The three-type polycystic liver disease classification is based on CT assessment (according to Gigot) of the stage and character of the liver parenchyma affection. The classification is based on the number and size of the cysts and on the extent of the unaffected liver parenchyma.

A short-term assessment (8–10 months postoperatively) showed significant postoperative symptomatic improvement in all of the three subjects. Compression symptoms resolved, relapsing cholangitides in a patient with his bile ducts obstruction related to a duodeno-biliary stent, were managed by resection of the cystic right liver lobe and removal of the plastic stent, with consequent release of the bile ducts. Further course of the disease will be monitored.

Conclusion:
Management of the polycystic liver disease patients requires individual approach, based on the stage and character of the disease. The therapeutic rationale is to resolve the symptoms and prevent complications. Post-surgical liver failure requires liver transplantation.

Key words:
liver polycystosis – resection – transplantation


Sources

1. Farges, O., Menu, Y., Benhamou, J. P. Non-parasitic cystic disease of the liver and intrahepatic biliary tree. P. 1245–1260. In: Blumgart, L. H.: Surgery of the liver and biliray tract. W. B. Saunders Company Ltd. London 2000. ISBN 0-7020-25011

2. Russell, R. T., Pinson, C. W. Surgical management of polycystic liver disease. World J. Gastroenterol., 2007; 38, 13, 5052–5059.

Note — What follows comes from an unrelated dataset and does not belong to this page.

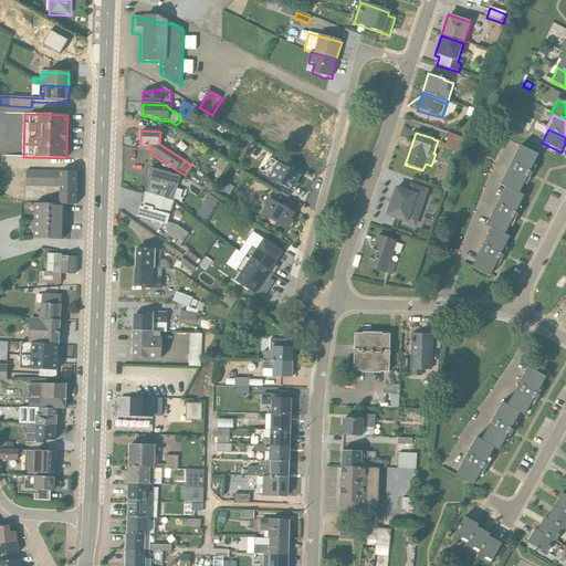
[(451,163),(457,164),(465,139),(449,135),(444,146),(456,149),(451,163)]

3. Hoevenaren, J. A., Wester, R., Schrier, R. W., McFann, K., Doktor, R. B., Drenth, J. P., Everson, G. T. Polycystic liver: clinical characteristics of patiens with isolated polycystic liver disease compared with patiens with polycystic liver and autosomal dominant polycystic kidney disease. Liver. Int., 2008, 28, 2, 264–270.

4. van Keimpema, L., Ruurda, J. P., Ernst, M. F., van Geffen, H. J., Drenth, J. P. Laparoscopic fenestration of liver cysts in polycystic liver disease results in median volume reduction of 12,5%. Indian J. Pathol. Microbiol., 2007, 50, 2, 371–373.

5. Malur, P. R., Bannur, H. B., Sant, A. N., Mastiholimath, R. D. Isolated polycystic liver disease – a rare entity: report of a case. Scand. J. Gastroenterol., 2007, 12, 10, 1–6.